On a different note, If I were to backseat-drive for a minute :) the first thing I'd rant about is how attractive modern JITs need trivial ways to verify code correctness, both online (how exactly was *this* specific generated code constructed - so, straightforward logging) but also (and particularly) offline (humans staring at the JIT source code and mentally stepping through its behavior - and succeeding (miracles!!) because the code is small and comprehensibly architected). If the JIT was implemented in such a straightforward manner, end users wanting to run potentially malicious user-supplied code with high performance in potentially security-sensitive settings might be attracted to the project. (Mike Pall made bank for a while while CloudFlare was using LuaJIT for its WAF*... ahem...)

I came across this reference of how to break out of LuaJIT 2.1 (2015) a while back: https://www.corsix.org/content/malicious-luajit-bytecode - and every time I take a look at the code I switch away from the tab :) (and sometimes step away from the computer for a minute :D). It's solely a demonstration of "this is how it would work", and clarifies that LuaJIT makes no sandbox guarantees about the code it executes, but reading through it, the amount of Stuff™ going on represents a surface area that to me (naively) seems just... like LuaJIT as a whole is generally too large to easily reason about from a security standpoint (oh yeah, besides being written in assembly language...). This might be inexperience speaking, but I can't help but wonder whether a smaller, simpler implementation might be able to implement a secure JIT; for all I know this might be an impossible P=NP pipe dream I haven't fully grasped yet, I guess what I'm trying to figure out is whether "small enough for non-100x programmers to mentally reason through" and "large enough to do a few practical things quickly" have practical overlap?
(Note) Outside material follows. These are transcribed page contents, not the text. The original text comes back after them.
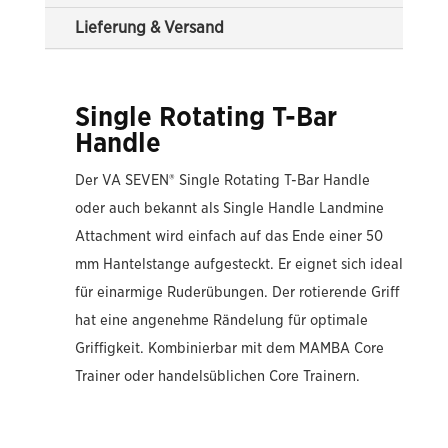
Lieferung & Versand
Single Rotating T-Bar
Handle
Der VA SEVEN® Single Rotating T-Bar Handle
oder auch bekannt als Single Handle Landmine
Attachment wird einfach auf das Ende einer 50
mm Hantelstange aufgesteckt. Er eignet sich ideal
für einarmige Ruderübungen. Der rotierende Griff
hat eine angenehme Rändelung für optimale
Griffigkeit. Kombinierbar mit dem MAMBA Core
Trainer oder handelsüblichen Core Trainern.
[* CloudFlare only ran internally-generated code through LuaJIT, for completeness. A VM+JIT that could safely run untrusted code would thus be even more interesting than LuaJIT was to CloudFlare, from a general perspective. ]

---

Something completely different that I randomly discovered recently and which I thought I'd idly mention is that JITs might seem to have a bit of a hard time on Android in certain obscure circumstances. I can't (yet) tell if this is LuaJIT-specific or "anything that's a JIT"-specific: KOReader (Android eBook reader, implemented entirely using LuaJIT - https://github.com/koreader/android-luajit-launcher) has a bunch of very scary magic Things™ it seems to need to do to make LuaJIT even work at all on Android (https://github.com/koreader/android-luajit-launcher/blob/mas...), due to a apparently-current issue causing issues across different domains (https://github.com/LuaJIT/LuaJIT/issues/285), which has been apparently cropping up going back years (https://www.freelists.org/post/luajit/Android-performance-dr... (2013)). KOReader has even nontrivially patched LuaJIT's C code in places (https://github.com/koreader/android-luajit-launcher/blob/bb0...) with purposes I am yet to fully understand (it might just be for debugging). I happened to be considering idly playing around with Lua on Android (currently fascinated with interpreted/JITed runtimes) and after stumbling on this I'm debating whether to use Lua instead, ha. I've been meaning to ask around on the LuaJIT list and wherever KOReader discusses stuff to learn more, after spending the time actually getting LuaJIT linked into an Android project and poking around. Haven't got to it yet. This could be an absolutely massive red herring that I'm going deer-in-headlights about because it just looks off-in-the-weeds, or potentially significant. It might also be absolutely irrelevant to not-LuaJIT pursuits, but as I noted I'm not (yet) experienced enough to tell.